Генри Ли Лукас и компания тоже отличались предусмотрительностью. Большинство их жертв расстались с жизнью вскоре после того, как переехали в другой штат. Лукас следил за этим, поскольку таких людей начинали искать не сразу. И Горенов давно наблюдал за Марией Сергеевной. Правда, изначально он не видел в этой слежке какой-то высокой цели, скорее рассматривал её как собственное отклонение, странность. Теперь же оказалось, что первая жертва весьма хорошо изучена. Он знал, в такой ранний час она давно спала, убаюканная донормилом или персеном. Откуда? Просто он уже не раз заходил в её квартиру. У него даже имелись собственные ключи. Георгий украл их с её стола прямо на почте три года назад. Мария Сергеевна тогда изрядно орала, но тратиться на смену замка не решилась, дома было несколько запасных комплектов.
Раньше Горенов не понимал, зачем приходит к старухе и бродит по её крохотной однокомнатной квартире, будто не она, а он сам – какой-то приезжий петербургский призрак, соскользнувший с книжных полок. Теперь всё постепенно наполнялось смыслом и вставало на свои места: Георгий готовился, а кроме того – учился. Писателю необходимо уделять внимание деталям, замечать незаметное, видеть невидимое – знаки, послания. Ему были известны два способа для развития такого навыка. Первый – это Набоков, автор, щедро даровавший поклонникам своих книг новое зрение, неожиданные, неизвестные науке оптические приборы, позволявшие читать жизнь вокруг. Второй – это визиты к Марии Сергеевне, в которых Горенов превращался в крадущегося ночного зверя, ведо́мого инстинктом, жаждой, запахом.
В его текстах и правда что-то переменилось с тех пор, как он стал приходить сюда по ночам.

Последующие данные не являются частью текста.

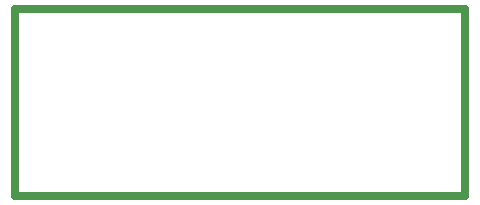
<source format=gbr>
G04 start of page 4 for group 6 idx 6 *
G04 Title: (unknown), outline *
G04 Creator: pcb 20140316 *
G04 CreationDate: Wed 08 Jan 2020 10:14:59 PM GMT UTC *
G04 For: thomasc *
G04 Format: Gerber/RS-274X *
G04 PCB-Dimensions (mil): 1500.00 625.00 *
G04 PCB-Coordinate-Origin: lower left *
%MOIN*%
%FSLAX25Y25*%
%LNOUTLINE*%
%ADD22C,0.0250*%
G54D22*X0Y62500D02*Y0D01*
X150000D01*
Y62500D01*
X0D01*
M02*

</source>
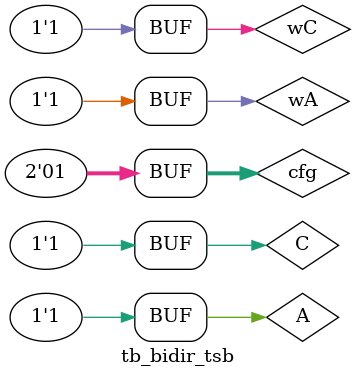
<source format=v>
module tb_bidir_tsb();
	// Test ports
	reg A, C;
	wire wA, wC;
	reg [1:0] cfg;
	wire B, D;

	assign wA = A;
	assign wC = C;

	bidir_tsb t1(cfg, wA, B);
	bidir_tsb t2(cfg, D, wC);
	initial begin
		#10 A = 1'b0; cfg = 2'b00;
		$monitor("A = %b, cfg = %b, B = %b",
				A, cfg, B);
		#10 A = 1'b0; cfg = 2'b00;
		#10 A = 1'b1; cfg = 2'b00;
		#10 A = 1'b0; cfg = 2'b10;
		#10 A = 1'b1; cfg = 2'b10;
		#10 A = 1'b0; cfg = 2'b01;
		#10 A = 1'b1; cfg = 2'b01;
		#10 C = 1'b0; cfg = 1'b0;
		$monitor("C = %b, cfg = %b, D = %b",
				C, cfg, D);
		#10 C = 1'b0; cfg = 2'b00;
		#10 C = 1'b1; cfg = 2'b00;
		#10 C = 1'b0; cfg = 2'b10;
		#10 C = 1'b1; cfg = 2'b10;
		#10 C = 1'b0; cfg = 2'b01;
		#10 C = 1'b1; cfg = 2'b01;
	end
endmodule


</source>
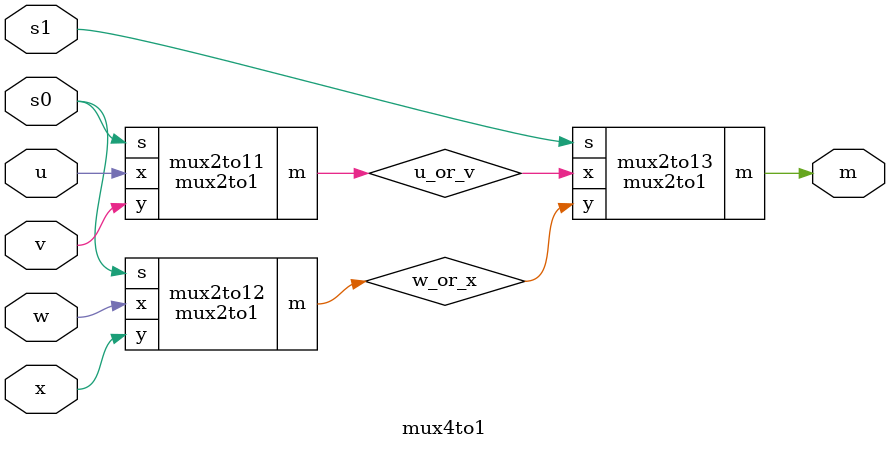
<source format=v>
module mux(LEDR, SW);
    input [9:0] SW;
    output [9:0] LEDR;

    mux4to1 u0(
        .u(SW[0]),
        .v(SW[1]),
	.w(SW[2]),
	.x(SW[3]),
        .s0(SW[8]),
	.s1(SW[9]),
        .m(LEDR[0])
        );

endmodule

module mux2to1(x, y, s, m);
    input x; //selected when s is 0
    input y; //selected when s is 1
    input s; //select signal
    output m; //output
  
    assign m = s & y | ~s & x;
    // OR
    // assign m = s ? y : x;

endmodule

module mux4to1(u,v,w,x,s0,s1,m);
    input u,v,w,x;
    input s0,s1;
    output m;
    wire u_or_v;
    wire w_or_x;

    mux2to1 mux2to11(u,v,s0,u_or_v);
    mux2to1 mux2to12(w,x,s0,w_or_x);
    mux2to1 mux2to13(u_or_v,w_or_x,s1,m);

endmodule

</source>
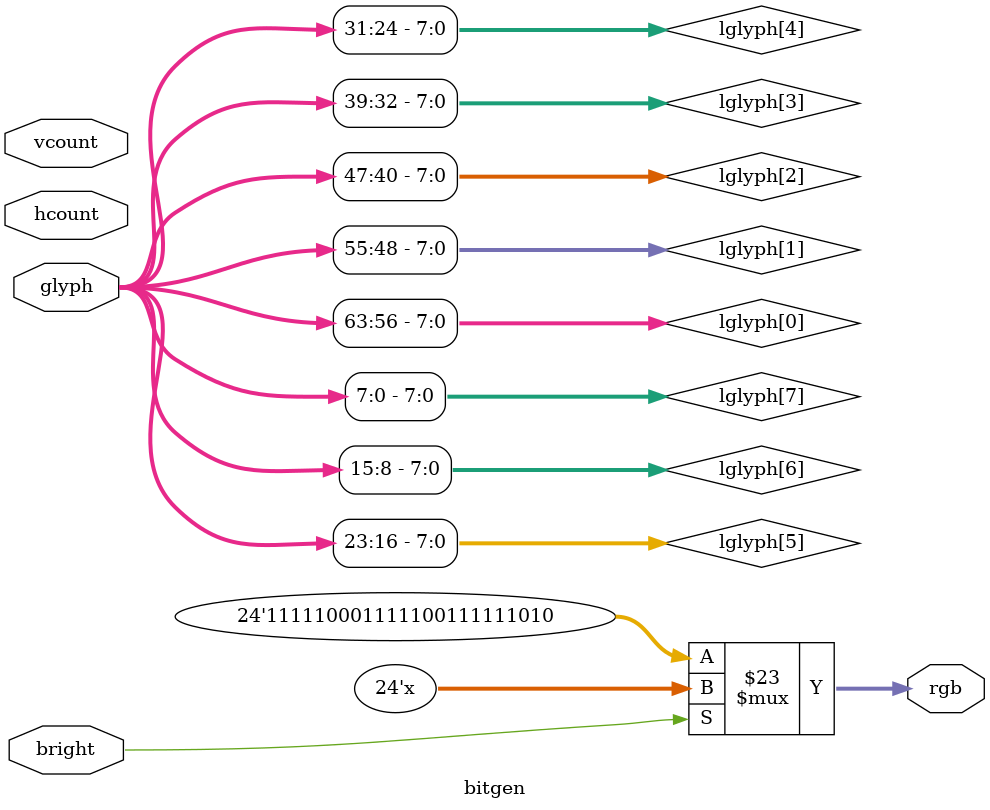
<source format=v>
module bitgen(bright, hcount, vcount, glyph, rgb);
	input  			   bright;
	input  	  [9:0]  hcount, vcount;
	input  	  [63:0] glyph;
	output reg [23:0] rgb;
	
	reg [23:0] rgbout;
	reg [9:0]  xoffset, yoffset;
	
	// split glyph so it's 2D for easy parsing
	wire [7:0] lglyph [7:0];
	assign lglyph[0] = glyph[63:56];
	assign lglyph[1] = glyph[55:48];
	assign lglyph[2] = glyph[47:40];
	assign lglyph[3] = glyph[39:32];
	assign lglyph[4] = glyph[31:24];
	assign lglyph[5] = glyph[23:16];
	assign lglyph[6] = glyph[15:8];
	assign lglyph[7] = glyph[7:0];
	
	// colors
	parameter rgb_bg = 24'hf8f9fa;
	parameter rgb_text = 24'h343a40;
	
	// display area
	parameter x_start = 10'd300;
	parameter y_start = 10'd400;
	parameter x_size  = 10'd16; // exact match to size of glyph projection width
	parameter y_size  = 10'd16; // exact match to size of glyph projection height
	parameter t_size  = 2;  	 // i.e. doubling size
	
	always @(*) begin
		rgbout <= rgb_bg;
		
		// normal size
		if (hcount >= y_start && hcount < (y_start + y_size)) begin
			if (vcount >= x_start && vcount < (x_start + x_size)) begin
				if (lglyph[vcount-x_start][hcount-y_start] == 1'b1)
					rgbout <= rgb_text;
			end
		end
		
//		// double size
//		if (hcount >= y_start && hcount < (y_start + y_size)) begin
//			if (vcount >= x_start && vcount < (x_start + x_size)) begin
//				if (lglyph[vcount-x_start][hcount-y_start] == 1'b1) begin
//					rgbout <= rgb_text;
//				end
//			end
//		end
		
		if (bright == 1)
			rgb <= rgbout;
		else
			rgb <= rgb_bg;
	end
	
endmodule

</source>
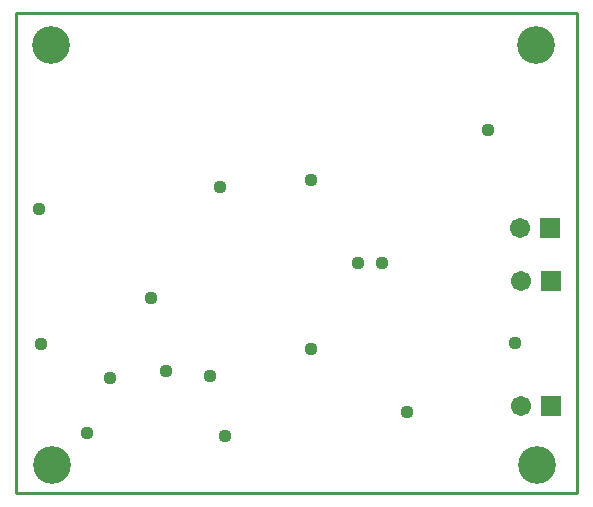
<source format=gbs>
G04 Layer_Color=16711935*
%FSLAX44Y44*%
%MOMM*%
G71*
G01*
G75*
%ADD26C,0.2540*%
%ADD50C,1.7032*%
%ADD51R,1.7032X1.7032*%
%ADD52C,3.2032*%
%ADD53C,1.1176*%
D26*
X600000Y539750D02*
X1075690D01*
Y946150D01*
X600000D02*
X1075690D01*
X600000Y539750D02*
Y946150D01*
D50*
X1027350Y764750D02*
D03*
X1027750Y613710D02*
D03*
X1027600Y720000D02*
D03*
D51*
X1052750Y764750D02*
D03*
X1053150Y613710D02*
D03*
X1053000Y720000D02*
D03*
D52*
X1040230Y919730D02*
D03*
X1041400Y563880D02*
D03*
X631190D02*
D03*
X629920Y919480D02*
D03*
D53*
X1000360Y847160D02*
D03*
X1023220Y666820D02*
D03*
X764750Y639500D02*
D03*
X772750Y799250D02*
D03*
X660500Y591000D02*
D03*
X931250Y609000D02*
D03*
X890270Y734500D02*
D03*
X910000D02*
D03*
X680250Y637750D02*
D03*
X727500Y643500D02*
D03*
X777000Y588500D02*
D03*
X619750Y780750D02*
D03*
X621750Y666000D02*
D03*
X714750Y705250D02*
D03*
X850500Y661670D02*
D03*
Y805250D02*
D03*
M02*

</source>
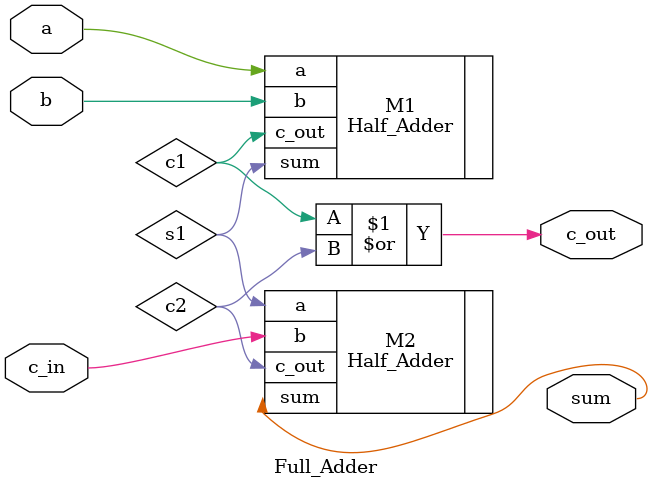
<source format=v>
`timescale 1ns / 1ps


module Full_Adder(input a, input b, input c_in, output sum, output c_out);
// Declare Intermidiate wires
wire c1, c2, s1;

Half_Adder M1(.a(a), .b(b), .sum(s1),  .c_out(c1));
Half_Adder M2(.a(s1), .b(c_in), .sum(sum),  .c_out(c2));

or(c_out,c1,c2);

endmodule

</source>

Качественный скачок заметила даже Люма, сказав вскоре: «Молодец, Гошенька. Ты что, на курсы какие-то поступил?» Он стыдливо помотал головой. «Неужели в Литинститут?» – удивилась она, не понимая, как это возможно, и уж точно не подозревая, в чём дело. Хотя тогда об этом не догадывался и сам Георгий. У него даже мысли не было, что причина всему – Мария Сергеевна.
В общем, выбор первой жертвы не вызывал сомнений. Почтальонше предстояло сыграть в судьбе Горенова заключительную и, пожалуй, самую главную роль. Потому-то готовиться к убийству не было необходимости, он слишком хорошо всё здесь знал, изучил каждое помещение, содержимое полок, тумб, ящиков… Его удивлял и завораживал весь этот образцово-печальный натюрморт, в котором можно было найти детали, уловить настроение будущих сочинений. Интерьер, думалось Георгию, представлял собой «их» повседневность. Как бы там ни было, но его жизнь заметно отличалась от бытия Марии Сергеевны. А читатели, он полагал, скорее походили на неё, нежели на автора любимых книг.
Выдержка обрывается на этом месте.